Society, citizen, and government.
Two ideas in particular had taken root in the minds of the American colonist by the mid-eighteenth century: ____________ and ____________.
Republicanism and radical Whig
Republicanism is based on what two ancient republics?
Greek and Roman
What is the definition of republicanism?
A just society in which all citizens willingly subordinated their private, selfish interests to the common good. Both the stability of society and the authority of government thus depended on the virtue of the citizenry.
In republicanism, both the ____________ and the ____________ depended on the virtue of the citizenry.
stability of society and the authority of government
By its very nature, republicanism was opposed to ____________ and ____________ such as aristocracy and monarchy.
Hierarchical and authoritarian institutions
What is a radical Whig?
A group of British political commentators who feared the threat to liberty posed by the arbitrary power of the monarch and his ministers.

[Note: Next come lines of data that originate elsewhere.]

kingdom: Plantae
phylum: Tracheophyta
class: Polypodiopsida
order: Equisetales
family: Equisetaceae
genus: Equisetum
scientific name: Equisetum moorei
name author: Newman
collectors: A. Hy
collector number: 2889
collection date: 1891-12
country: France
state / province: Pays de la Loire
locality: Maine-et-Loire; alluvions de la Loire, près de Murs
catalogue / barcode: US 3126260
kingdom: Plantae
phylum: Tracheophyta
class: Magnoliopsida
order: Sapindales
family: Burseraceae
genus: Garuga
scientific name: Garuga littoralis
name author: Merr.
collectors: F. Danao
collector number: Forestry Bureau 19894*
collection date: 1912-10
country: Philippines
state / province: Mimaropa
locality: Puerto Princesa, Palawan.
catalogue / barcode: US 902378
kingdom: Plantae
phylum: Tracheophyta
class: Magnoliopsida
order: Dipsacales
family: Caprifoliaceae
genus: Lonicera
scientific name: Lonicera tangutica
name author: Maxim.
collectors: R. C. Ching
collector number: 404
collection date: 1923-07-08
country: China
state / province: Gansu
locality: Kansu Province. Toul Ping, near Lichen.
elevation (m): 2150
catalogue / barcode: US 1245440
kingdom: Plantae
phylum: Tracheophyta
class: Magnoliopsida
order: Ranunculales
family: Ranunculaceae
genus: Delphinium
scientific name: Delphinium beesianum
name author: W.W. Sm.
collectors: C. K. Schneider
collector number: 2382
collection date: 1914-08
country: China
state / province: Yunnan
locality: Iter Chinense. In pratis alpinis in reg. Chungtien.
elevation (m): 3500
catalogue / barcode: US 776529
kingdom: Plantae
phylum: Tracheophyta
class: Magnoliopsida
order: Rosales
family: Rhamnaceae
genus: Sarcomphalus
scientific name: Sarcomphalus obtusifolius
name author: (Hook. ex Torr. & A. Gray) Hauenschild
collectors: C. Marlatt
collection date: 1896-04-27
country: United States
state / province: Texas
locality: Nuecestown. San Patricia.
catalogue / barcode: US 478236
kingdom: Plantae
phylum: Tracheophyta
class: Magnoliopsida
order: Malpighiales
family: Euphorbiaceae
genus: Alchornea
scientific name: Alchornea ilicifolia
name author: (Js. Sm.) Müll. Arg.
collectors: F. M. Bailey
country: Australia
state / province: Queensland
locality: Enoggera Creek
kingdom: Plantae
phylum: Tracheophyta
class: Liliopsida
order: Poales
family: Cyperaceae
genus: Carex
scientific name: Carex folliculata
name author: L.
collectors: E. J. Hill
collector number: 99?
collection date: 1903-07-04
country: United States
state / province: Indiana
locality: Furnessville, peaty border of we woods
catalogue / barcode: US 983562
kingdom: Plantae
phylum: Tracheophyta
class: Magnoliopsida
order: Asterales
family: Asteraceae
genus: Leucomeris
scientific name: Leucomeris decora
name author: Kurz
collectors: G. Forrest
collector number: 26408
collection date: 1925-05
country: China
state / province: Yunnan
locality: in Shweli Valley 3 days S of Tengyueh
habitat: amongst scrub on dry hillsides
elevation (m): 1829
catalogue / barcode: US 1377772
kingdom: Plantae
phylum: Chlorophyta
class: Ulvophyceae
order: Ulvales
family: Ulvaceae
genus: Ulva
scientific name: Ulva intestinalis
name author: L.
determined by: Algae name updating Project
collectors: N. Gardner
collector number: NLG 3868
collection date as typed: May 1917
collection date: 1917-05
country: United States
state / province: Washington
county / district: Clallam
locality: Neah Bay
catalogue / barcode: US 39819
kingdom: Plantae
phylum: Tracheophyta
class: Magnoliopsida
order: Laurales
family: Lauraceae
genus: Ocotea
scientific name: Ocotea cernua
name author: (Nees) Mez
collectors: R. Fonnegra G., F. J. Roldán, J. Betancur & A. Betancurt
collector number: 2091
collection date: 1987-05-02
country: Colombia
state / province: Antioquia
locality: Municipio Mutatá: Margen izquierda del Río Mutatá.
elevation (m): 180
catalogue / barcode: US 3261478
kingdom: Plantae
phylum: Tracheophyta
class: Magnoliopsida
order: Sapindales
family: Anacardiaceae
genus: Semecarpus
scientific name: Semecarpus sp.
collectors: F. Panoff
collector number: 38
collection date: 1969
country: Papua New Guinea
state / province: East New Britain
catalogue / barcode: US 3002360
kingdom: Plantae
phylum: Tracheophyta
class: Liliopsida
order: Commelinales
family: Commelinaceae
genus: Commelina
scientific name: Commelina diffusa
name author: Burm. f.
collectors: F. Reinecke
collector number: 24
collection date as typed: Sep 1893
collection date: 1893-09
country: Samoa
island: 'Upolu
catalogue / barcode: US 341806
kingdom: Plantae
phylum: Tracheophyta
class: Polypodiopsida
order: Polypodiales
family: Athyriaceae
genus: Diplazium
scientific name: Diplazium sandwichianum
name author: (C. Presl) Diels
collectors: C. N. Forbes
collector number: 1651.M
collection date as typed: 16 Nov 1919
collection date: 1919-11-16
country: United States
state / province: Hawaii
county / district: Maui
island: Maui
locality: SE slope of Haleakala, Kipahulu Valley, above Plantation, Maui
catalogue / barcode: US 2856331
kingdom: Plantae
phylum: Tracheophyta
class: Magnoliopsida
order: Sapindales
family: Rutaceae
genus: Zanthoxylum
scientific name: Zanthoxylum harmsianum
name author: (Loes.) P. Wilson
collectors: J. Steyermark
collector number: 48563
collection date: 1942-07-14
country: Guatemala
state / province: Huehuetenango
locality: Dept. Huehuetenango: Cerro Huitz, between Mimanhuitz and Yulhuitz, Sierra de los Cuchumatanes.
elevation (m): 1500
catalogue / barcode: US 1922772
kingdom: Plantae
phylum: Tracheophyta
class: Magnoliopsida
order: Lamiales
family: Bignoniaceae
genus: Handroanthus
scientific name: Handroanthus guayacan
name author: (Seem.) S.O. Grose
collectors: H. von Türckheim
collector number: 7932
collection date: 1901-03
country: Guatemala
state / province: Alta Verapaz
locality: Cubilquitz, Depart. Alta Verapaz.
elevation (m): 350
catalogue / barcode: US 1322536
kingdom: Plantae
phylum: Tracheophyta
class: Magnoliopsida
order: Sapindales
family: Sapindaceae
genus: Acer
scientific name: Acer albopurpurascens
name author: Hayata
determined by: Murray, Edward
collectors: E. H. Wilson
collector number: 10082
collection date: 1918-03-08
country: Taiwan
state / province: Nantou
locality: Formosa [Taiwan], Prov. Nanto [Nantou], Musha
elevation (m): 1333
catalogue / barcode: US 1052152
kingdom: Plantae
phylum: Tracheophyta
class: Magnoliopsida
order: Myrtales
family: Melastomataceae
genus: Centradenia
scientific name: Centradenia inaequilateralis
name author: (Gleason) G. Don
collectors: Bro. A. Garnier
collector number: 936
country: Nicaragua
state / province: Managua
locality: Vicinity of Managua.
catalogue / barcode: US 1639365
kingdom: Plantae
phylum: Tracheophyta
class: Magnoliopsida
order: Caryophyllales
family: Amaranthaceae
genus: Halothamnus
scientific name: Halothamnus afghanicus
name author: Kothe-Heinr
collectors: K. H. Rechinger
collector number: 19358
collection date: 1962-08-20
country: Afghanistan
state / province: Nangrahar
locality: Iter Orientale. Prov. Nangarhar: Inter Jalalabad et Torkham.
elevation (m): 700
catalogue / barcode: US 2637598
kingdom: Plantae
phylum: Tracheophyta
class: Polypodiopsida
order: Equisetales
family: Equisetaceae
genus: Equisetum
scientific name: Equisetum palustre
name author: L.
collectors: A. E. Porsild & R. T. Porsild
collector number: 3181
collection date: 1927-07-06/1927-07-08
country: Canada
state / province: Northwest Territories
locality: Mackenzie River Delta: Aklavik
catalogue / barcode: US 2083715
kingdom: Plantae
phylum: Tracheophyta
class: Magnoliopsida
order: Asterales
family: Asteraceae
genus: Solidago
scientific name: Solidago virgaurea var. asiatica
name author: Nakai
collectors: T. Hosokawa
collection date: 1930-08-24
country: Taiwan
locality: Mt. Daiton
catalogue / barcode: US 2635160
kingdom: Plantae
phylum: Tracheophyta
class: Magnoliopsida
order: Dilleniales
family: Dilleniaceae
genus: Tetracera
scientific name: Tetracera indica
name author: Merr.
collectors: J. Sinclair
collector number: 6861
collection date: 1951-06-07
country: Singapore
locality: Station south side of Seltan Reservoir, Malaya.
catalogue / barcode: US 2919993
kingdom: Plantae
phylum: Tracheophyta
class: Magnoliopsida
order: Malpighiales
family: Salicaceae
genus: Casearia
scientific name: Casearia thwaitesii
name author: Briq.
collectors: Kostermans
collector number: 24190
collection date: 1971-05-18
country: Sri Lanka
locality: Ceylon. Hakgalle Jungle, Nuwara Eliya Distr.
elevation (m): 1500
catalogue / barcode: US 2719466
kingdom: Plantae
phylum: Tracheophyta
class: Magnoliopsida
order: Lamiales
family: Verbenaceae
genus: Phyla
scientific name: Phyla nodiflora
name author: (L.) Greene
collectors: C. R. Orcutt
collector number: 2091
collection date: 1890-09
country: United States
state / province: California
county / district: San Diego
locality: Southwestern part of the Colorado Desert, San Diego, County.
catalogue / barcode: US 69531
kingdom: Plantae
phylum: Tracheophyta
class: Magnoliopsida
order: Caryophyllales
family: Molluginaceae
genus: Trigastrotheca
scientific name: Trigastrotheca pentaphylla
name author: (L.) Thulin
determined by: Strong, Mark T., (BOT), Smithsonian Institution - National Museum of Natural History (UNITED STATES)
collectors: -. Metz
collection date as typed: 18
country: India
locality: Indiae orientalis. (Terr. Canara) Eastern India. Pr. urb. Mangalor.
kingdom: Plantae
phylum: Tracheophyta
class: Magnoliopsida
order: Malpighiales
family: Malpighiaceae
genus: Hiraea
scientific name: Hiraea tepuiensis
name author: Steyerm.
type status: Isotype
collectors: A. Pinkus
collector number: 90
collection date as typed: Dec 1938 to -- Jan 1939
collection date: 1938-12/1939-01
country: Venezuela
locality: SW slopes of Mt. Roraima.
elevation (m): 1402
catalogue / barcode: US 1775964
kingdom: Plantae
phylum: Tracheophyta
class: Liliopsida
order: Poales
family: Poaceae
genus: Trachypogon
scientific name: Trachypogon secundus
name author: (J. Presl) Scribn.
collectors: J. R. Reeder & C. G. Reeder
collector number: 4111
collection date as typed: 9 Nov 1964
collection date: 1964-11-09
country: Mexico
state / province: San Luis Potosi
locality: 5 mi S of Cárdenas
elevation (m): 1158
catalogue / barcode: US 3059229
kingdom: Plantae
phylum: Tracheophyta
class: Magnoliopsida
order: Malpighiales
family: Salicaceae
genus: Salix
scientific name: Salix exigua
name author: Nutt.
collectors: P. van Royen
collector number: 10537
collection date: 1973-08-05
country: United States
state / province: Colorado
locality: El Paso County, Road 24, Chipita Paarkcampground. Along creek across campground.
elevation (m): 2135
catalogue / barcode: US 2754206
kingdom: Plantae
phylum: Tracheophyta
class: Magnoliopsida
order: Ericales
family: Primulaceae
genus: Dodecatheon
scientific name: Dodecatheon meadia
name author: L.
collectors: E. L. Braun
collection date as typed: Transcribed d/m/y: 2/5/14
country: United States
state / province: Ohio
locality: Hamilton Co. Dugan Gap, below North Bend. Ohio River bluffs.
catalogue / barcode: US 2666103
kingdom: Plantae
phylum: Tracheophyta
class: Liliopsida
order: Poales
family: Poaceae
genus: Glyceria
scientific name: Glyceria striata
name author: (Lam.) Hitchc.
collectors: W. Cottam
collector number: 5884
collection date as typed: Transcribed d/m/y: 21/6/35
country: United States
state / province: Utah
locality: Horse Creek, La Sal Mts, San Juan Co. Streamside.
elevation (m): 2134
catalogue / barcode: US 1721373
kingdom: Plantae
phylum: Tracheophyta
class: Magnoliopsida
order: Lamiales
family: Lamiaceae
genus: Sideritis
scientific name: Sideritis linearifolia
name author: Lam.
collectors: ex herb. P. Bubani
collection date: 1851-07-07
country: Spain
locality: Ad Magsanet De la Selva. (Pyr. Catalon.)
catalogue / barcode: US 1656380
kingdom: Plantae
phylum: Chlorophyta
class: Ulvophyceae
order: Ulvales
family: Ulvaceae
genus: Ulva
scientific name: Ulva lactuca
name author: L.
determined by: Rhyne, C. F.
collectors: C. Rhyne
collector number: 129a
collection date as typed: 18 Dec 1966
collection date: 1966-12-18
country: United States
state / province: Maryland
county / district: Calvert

The Whigs mounted withering attacks on the use of ____________ and ____________ by the king’s ministers - symptoms of a wider moral failure in society that they called corruption.
Patronage and brides
Distance weakens ____________. Great distance weakens ____________ _____________.
Authority and authority greatly
Britian’s empire was acquired in a ____________ and old saying goes and there is much truth in the jest.
Fit of absentmindedness
Only one of the thirteen original colonies that was formally planted by the British government?
Georgia
Other than Georgia, all of the thirteen colonies were haphazardly established by ____________, ____________, or ____________.
Trading companies, religious groups, or land speculators.
The British authorities embraced a theory called ____________ that justified their control over the colonies.
Mercantilism
Merchantilist believed that __________ was power and that a country’s economic wealth (hence its military and political power) could be measured by the amounts of gold or silver in its treasury.
wealth
How to amass gold and silver?
To amass gold and silver, a country needed to export more than it imported.
Two distinct advantages of having colonies?
- colonies could supply raw materials to the mother country and 2. colonies provided a guaranteed market for exports.
First merchantilist law passed by English parliament to protect American trade?
The Dutch Navigation Law of 1650. A law aimed to prevent Dutch shippers from profiting from American trade. Thereafter all commerce flowing to and from the colonies could be transported only in British vessels.
British policy also inflicted a __________ shortage on the colonies. Because the colonist purchased more from Britain than they sold there, the difference had to be made up with gold and silver.
currency
To facilitate everyday purchases during currency shortages, colonist resorted to bartering with _________________.
butter, nails, pitch, and feathers
Currency issues came to a boil when dire financial needs forced many of the colonist to issue ____________ which swiftly depreciated.